• _Data_

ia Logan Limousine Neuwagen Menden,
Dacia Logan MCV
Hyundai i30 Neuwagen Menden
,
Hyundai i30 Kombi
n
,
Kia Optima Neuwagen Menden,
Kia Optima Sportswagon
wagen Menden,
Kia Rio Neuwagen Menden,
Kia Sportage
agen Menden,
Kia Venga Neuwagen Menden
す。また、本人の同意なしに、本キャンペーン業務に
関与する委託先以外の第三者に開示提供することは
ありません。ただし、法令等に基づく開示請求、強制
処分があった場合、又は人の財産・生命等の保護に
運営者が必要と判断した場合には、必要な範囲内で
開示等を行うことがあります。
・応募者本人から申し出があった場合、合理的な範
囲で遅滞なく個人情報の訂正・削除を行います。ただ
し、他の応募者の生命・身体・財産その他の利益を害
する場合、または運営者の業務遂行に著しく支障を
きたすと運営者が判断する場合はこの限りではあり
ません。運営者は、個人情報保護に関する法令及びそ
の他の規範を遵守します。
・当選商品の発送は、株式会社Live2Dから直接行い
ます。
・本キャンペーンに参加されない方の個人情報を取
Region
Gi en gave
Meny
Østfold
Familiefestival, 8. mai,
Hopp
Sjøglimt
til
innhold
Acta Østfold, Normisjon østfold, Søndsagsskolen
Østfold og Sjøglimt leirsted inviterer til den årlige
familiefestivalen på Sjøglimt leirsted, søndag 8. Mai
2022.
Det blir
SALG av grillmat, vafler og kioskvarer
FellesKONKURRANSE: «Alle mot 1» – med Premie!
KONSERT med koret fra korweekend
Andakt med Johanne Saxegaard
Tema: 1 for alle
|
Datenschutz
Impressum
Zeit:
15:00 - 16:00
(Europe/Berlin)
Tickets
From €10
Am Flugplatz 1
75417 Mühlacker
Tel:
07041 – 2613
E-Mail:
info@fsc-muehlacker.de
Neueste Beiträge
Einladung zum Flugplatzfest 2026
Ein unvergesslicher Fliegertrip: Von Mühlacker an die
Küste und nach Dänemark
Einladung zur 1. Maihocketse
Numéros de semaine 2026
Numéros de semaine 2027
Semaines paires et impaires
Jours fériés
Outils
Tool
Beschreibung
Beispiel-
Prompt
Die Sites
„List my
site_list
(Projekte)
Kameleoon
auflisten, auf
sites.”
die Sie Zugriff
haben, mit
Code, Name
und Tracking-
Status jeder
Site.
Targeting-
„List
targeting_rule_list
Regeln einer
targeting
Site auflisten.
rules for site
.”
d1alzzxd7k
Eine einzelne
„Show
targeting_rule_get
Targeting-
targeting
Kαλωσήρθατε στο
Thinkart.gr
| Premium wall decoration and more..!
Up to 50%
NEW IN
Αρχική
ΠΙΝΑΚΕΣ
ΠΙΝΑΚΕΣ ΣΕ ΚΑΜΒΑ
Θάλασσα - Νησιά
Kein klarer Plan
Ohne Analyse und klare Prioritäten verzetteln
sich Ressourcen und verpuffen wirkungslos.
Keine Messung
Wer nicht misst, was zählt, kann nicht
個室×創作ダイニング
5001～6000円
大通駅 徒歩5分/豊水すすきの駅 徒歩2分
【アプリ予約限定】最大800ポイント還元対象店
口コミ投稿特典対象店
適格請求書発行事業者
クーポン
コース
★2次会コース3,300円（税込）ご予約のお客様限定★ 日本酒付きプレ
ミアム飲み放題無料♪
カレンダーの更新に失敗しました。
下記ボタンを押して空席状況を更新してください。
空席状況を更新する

• _Brief_
What should be returned is the run of lines from the first line of the material through the line containing "する場合、または運営者の業務遂行に著しく支障を", exact and inclusive, and nothing else.

• _Solution_
ia Logan Limousine Neuwagen Menden,
Dacia Logan MCV
Hyundai i30 Neuwagen Menden
,
Hyundai i30 Kombi
n
,
Kia Optima Neuwagen Menden,
Kia Optima Sportswagon
wagen Menden,
Kia Rio Neuwagen Menden,
Kia Sportage
agen Menden,
Kia Venga Neuwagen Menden
す。また、本人の同意なしに、本キャンペーン業務に
関与する委託先以外の第三者に開示提供することは
ありません。ただし、法令等に基づく開示請求、強制
処分があった場合、又は人の財産・生命等の保護に
運営者が必要と判断した場合には、必要な範囲内で
開示等を行うことがあります。
・応募者本人から申し出があった場合、合理的な範
囲で遅滞なく個人情報の訂正・削除を行います。ただ
し、他の応募者の生命・身体・財産その他の利益を害
する場合、または運営者の業務遂行に著しく支障を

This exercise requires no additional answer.